Она кивнула Борису Евгеньевичу и пошла на кухню. Мы с Даней – за ней, как в детстве, кожей ощущая близкую порку.
На кухне мама накинулась на нас разъяренной львицей.
– Вы что тут устроили? – шепотом ругалась она. – Сегодня такой праздник, к нам пришел гость, а вы тут отношения выясняете. Не стыдно?
– Мам…
– Тетя Вера! – оборвал меня Даня. – Ну пусть она скажет, что согласна выйти за меня, и я с ней вообще больше разговаривать не буду.
Мама несколько секунд смотрела на него молча.
– Даня, тебе сколько лет? – спросила она.
– Двадцать четыре.
– Ну вот и веди себя как мужчина в двадцать четыре, а не как мальчишка в девять. А ты! – Она посмотрела на меня. – Какая муха тебя под хвост кусает все время? Он бросил невесту, карьеру бросить готов, тебе и пальцем шевелить не надо, а ты тут устраиваешь черт знает что!
– Мам!..
– Теть Вер!..
– Так! – не дала себя перебить мама. – Я сейчас ухожу в комнату, а вы остаетесь здесь и разговариваете. Друг с другом! Я ваши жалобы слушать не хочу. Как к общему знаменателю придете – милости прошу в гостиную на новогодний ужин. А до этого времени – сидите тут!
Мама развернулась и, с хлопком закрыв дверь, ушла в гостиную.
– Как ты с ними! – послышался из комнаты восхищенный шепот Бориса Евгеньевича.
Потом мамин вздох.
– Налей мне, пожалуйста, – попросила она и сказала: – Ты их извини.
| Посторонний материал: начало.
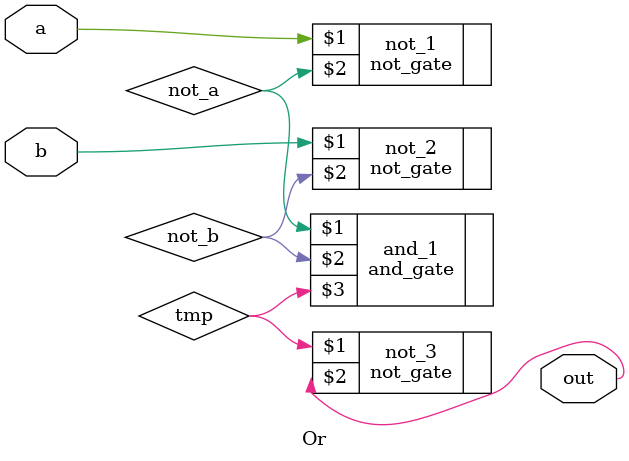
<source format=sv>
module Or(
    input a, b,
    output out);
  wire                not_a, not_b, tmp;

  not_gate not_1(a, not_a);
  not_gate not_2(b, not_b);
  and_gate and_1(not_a, not_b, tmp);
  not_gate not_3(tmp, out);
endmodule // or_gate

</source>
Они сейчас оба напуганы. Столько лет дружить, а тут так внезапно понять, что, оказывается, всю жизнь друг друга любили. Это же тоже принять надо. Давай, дорогой, – произнесла она, и мы услышали звон бокалов.
Потом кто-то из них включил телевизор, их голоса слились с голосами героев какого-то фильма.
Я посмотрела на Даню. Он улыбался.
– Еще никогда я не был так сильно солидарен с твоей мамой. Только я-то уже отбоялся и жду тебя.
– Да уж, – усмехнулась я. – Тебе чего бояться? Ты просто отменишь свадьбу за два дня – и нет проблем.